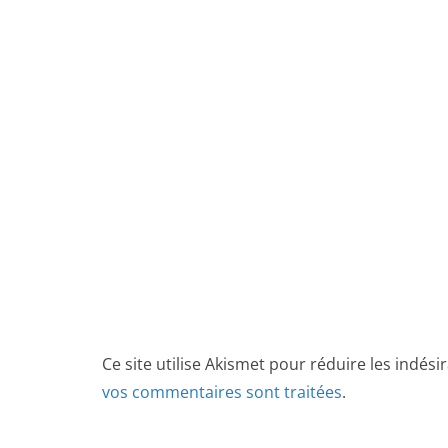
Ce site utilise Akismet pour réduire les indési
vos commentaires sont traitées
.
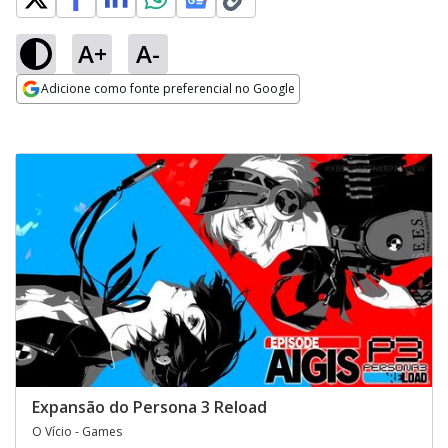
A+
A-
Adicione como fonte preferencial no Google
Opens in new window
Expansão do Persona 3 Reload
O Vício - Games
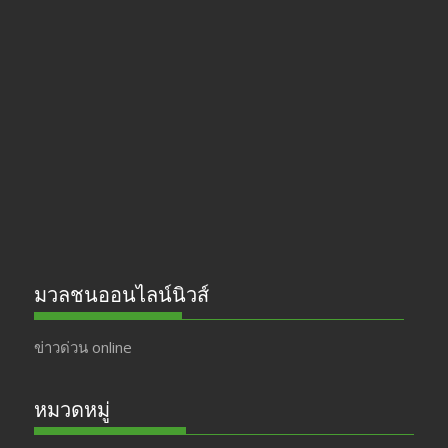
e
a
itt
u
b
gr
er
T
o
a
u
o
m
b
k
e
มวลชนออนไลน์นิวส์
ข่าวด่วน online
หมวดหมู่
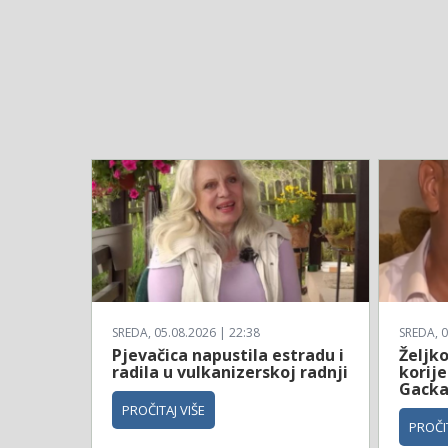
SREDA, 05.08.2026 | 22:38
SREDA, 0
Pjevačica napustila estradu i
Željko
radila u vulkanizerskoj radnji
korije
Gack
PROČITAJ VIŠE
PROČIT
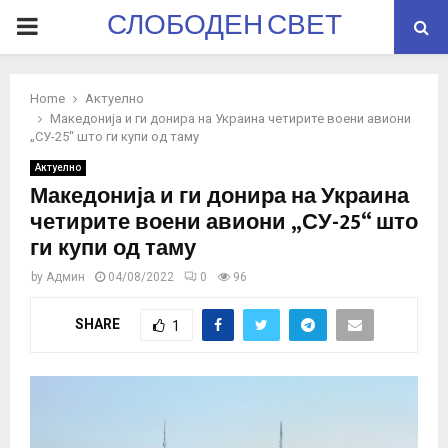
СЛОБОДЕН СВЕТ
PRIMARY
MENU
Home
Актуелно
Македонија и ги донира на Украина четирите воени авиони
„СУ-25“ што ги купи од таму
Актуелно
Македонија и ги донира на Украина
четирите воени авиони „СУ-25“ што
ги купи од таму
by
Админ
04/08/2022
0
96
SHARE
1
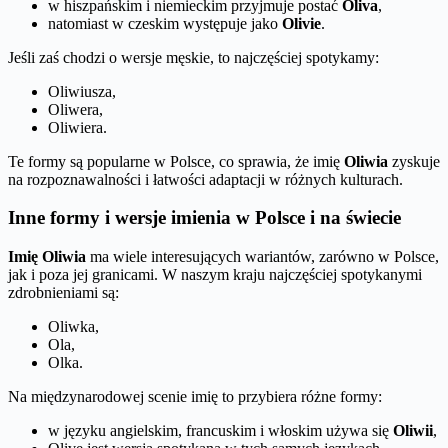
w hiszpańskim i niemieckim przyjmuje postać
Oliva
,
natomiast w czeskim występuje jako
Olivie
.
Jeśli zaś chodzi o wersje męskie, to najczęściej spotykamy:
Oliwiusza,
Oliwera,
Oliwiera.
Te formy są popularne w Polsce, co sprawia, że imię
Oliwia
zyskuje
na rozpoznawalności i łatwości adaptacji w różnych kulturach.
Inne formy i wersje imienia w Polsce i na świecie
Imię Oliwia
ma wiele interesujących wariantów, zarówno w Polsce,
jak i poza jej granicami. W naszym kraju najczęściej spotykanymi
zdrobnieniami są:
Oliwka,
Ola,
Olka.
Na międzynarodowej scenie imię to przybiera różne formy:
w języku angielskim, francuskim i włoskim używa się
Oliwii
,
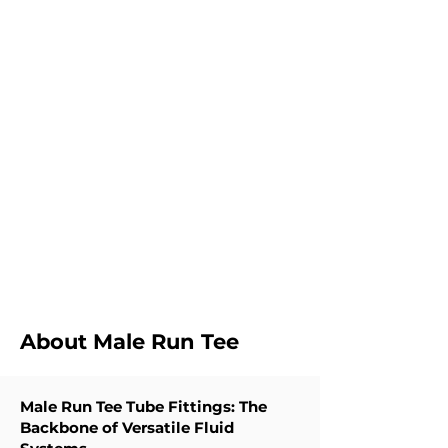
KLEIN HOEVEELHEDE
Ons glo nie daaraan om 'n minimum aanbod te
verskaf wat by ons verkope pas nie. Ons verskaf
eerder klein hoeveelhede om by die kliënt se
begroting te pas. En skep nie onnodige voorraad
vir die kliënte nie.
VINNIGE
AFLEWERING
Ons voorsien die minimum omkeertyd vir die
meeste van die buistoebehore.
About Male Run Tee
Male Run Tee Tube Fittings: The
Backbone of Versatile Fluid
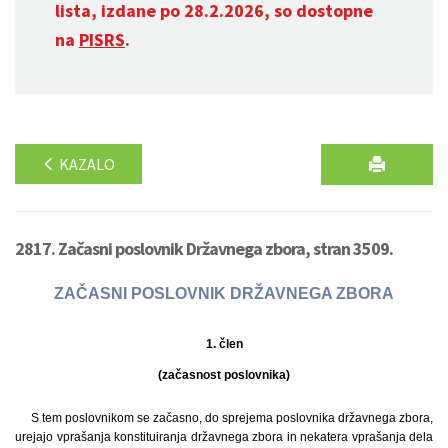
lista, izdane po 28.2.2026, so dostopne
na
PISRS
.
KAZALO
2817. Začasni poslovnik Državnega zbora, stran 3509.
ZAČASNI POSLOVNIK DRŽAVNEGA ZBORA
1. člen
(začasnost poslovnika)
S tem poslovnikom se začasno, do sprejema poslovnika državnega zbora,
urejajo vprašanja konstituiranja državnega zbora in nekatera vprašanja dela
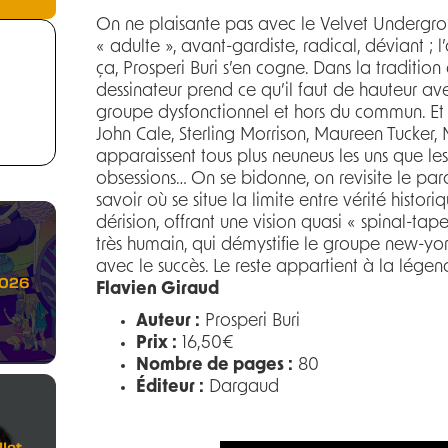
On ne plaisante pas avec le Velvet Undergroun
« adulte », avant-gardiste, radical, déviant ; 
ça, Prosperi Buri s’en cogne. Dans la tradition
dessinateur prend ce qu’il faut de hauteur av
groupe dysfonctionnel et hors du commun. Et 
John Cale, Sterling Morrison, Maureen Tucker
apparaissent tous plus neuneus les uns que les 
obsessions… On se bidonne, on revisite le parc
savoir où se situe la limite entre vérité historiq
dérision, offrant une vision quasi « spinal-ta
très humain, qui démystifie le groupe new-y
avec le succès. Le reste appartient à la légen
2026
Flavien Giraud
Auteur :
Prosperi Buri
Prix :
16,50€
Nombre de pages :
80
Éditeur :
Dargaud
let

═══

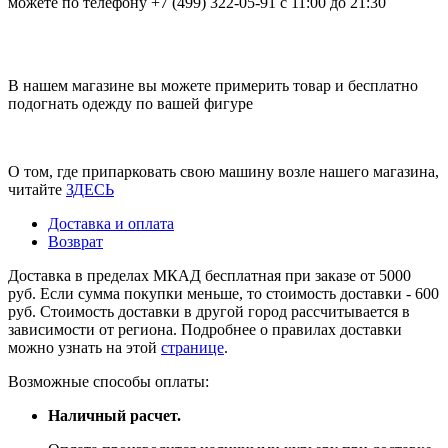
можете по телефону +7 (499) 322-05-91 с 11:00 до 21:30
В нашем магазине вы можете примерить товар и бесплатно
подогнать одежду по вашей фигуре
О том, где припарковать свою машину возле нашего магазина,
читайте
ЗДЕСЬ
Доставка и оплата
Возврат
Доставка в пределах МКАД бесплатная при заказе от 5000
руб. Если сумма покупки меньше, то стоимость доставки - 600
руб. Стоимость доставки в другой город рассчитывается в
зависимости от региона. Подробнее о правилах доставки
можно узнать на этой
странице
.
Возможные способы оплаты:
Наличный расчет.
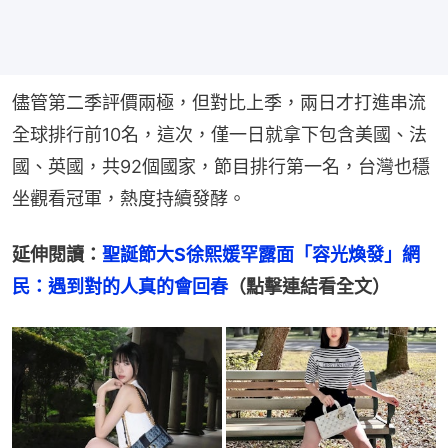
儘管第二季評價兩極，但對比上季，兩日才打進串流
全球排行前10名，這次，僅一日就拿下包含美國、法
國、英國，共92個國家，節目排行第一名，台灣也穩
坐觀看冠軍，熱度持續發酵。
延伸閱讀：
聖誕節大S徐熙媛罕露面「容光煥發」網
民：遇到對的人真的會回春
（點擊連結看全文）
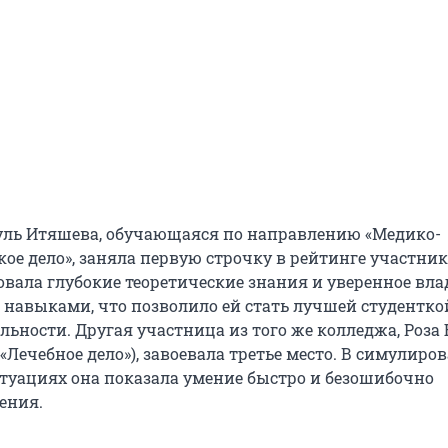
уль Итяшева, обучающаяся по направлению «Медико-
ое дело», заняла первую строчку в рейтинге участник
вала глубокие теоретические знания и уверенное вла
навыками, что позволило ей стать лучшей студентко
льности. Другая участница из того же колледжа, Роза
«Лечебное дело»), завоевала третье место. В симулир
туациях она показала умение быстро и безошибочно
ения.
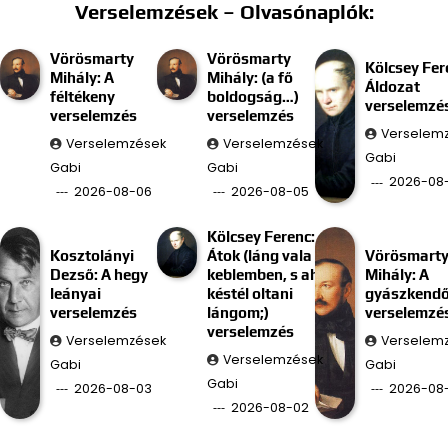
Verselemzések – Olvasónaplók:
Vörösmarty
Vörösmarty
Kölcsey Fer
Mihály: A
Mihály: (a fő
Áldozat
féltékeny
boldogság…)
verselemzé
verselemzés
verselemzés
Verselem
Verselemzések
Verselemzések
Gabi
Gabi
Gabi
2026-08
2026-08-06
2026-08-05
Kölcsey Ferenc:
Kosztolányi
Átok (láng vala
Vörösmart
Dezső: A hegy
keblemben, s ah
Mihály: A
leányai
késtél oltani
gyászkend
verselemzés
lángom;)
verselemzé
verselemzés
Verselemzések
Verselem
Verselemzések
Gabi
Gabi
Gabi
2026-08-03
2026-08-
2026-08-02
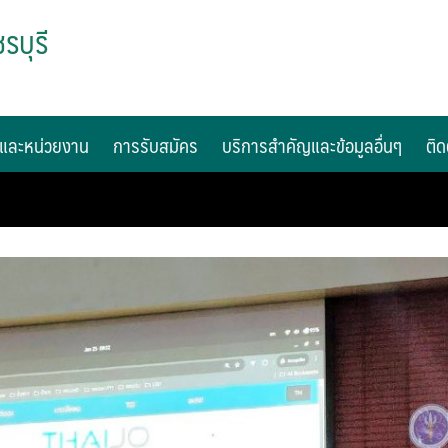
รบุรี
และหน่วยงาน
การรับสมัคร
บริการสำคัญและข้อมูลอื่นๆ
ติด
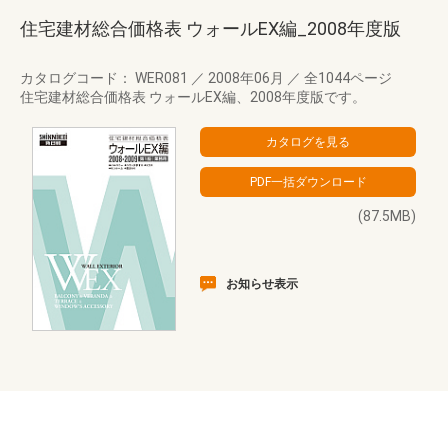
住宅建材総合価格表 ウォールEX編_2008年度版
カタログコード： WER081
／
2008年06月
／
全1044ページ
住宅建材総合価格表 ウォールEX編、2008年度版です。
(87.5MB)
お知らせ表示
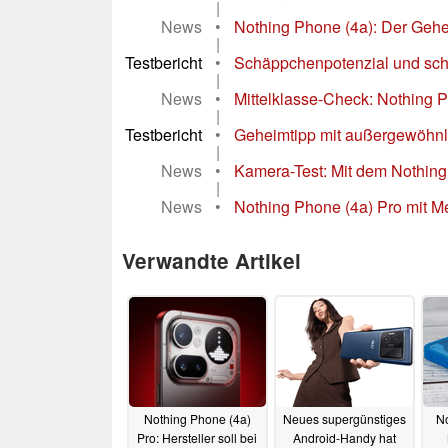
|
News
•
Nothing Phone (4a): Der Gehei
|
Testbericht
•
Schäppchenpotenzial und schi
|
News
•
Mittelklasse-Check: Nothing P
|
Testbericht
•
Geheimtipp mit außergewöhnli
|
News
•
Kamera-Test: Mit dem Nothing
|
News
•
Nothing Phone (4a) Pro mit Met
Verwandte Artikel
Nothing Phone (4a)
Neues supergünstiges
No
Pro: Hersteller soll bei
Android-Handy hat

═══

● **TASK DETAILS**
Return only the lines between the one holding "Neues supergünstiges" and the one holding "Android-Handy hat", inclusive, exactly as they appear above.

● **SOLUTION**
Neues supergünstiges
No
Pro: Hersteller soll bei
Android-Handy hat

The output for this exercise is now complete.